### SUPPLIED RECORDS:
◇ ◇ ◇ ◇ ◇

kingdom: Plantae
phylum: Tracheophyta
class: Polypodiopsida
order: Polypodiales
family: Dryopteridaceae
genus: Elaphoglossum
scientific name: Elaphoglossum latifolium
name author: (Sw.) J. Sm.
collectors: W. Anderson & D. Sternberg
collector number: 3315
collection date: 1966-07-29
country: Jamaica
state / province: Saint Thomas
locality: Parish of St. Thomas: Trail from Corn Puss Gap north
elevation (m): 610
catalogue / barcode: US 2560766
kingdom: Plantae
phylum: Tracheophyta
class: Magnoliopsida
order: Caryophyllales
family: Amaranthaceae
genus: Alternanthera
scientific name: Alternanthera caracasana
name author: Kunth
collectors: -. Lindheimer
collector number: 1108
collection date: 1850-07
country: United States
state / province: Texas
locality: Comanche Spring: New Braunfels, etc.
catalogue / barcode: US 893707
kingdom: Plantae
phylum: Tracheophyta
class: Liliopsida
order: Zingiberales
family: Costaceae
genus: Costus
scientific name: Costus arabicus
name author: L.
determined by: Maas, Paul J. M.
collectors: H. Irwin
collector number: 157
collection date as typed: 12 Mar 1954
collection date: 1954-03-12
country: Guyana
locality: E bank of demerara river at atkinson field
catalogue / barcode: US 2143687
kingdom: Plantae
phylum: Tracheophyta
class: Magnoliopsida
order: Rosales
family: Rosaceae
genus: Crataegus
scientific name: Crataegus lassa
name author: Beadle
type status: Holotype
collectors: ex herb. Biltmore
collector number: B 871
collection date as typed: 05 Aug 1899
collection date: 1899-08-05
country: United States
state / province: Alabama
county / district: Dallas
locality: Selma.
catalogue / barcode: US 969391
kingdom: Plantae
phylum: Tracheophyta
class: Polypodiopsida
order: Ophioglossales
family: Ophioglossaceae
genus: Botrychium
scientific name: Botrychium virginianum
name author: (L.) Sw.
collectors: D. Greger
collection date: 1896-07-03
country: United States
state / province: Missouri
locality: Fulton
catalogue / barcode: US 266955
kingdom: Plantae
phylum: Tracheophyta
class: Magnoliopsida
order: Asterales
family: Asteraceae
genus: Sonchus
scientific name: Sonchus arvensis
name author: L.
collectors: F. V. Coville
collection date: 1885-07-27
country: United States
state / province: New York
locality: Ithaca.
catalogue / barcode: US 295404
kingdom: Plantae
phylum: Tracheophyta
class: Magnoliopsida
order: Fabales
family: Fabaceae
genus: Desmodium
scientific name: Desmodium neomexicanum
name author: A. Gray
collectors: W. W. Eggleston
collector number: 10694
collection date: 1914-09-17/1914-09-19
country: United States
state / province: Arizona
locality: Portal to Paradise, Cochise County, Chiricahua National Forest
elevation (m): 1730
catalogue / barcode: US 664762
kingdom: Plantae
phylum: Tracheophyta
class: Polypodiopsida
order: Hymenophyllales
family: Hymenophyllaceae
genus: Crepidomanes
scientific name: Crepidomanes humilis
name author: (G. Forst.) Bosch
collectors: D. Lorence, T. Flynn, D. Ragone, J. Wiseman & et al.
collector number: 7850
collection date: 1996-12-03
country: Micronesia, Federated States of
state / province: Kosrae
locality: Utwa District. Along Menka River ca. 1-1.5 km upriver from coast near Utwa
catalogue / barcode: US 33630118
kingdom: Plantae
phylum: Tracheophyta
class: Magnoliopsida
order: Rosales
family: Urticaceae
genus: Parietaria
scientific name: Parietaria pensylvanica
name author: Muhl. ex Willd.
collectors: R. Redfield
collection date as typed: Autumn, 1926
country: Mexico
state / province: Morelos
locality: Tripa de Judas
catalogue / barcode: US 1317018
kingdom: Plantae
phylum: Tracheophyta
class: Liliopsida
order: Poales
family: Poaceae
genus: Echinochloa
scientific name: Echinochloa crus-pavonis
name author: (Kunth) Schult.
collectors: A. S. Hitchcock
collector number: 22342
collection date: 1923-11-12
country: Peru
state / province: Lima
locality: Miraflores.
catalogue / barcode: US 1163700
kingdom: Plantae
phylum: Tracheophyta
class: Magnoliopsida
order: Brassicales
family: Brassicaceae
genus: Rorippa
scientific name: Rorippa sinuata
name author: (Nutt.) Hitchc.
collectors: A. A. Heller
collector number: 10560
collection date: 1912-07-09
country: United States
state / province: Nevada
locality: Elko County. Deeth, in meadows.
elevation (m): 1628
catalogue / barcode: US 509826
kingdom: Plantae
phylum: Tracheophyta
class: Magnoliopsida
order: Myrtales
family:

◇ ◇ ◇ ◇ ◇

### PROMPT:
Rename "collectors" to "collected by" in the lines from the first line through the line with "scientific name: Alternanthera caracasana", and give only those lines, otherwise unchanged.

### COMPLETE OUTPUT:
kingdom: Plantae
phylum: Tracheophyta
class: Polypodiopsida
order: Polypodiales
family: Dryopteridaceae
genus: Elaphoglossum
scientific name: Elaphoglossum latifolium
name author: (Sw.) J. Sm.
collected by: W. Anderson & D. Sternberg
collector number: 3315
collection date: 1966-07-29
country: Jamaica
state / province: Saint Thomas
locality: Parish of St. Thomas: Trail from Corn Puss Gap north
elevation (m): 610
catalogue / barcode: US 2560766
kingdom: Plantae
phylum: Tracheophyta
class: Magnoliopsida
order: Caryophyllales
family: Amaranthaceae
genus: Alternanthera
scientific name: Alternanthera caracasana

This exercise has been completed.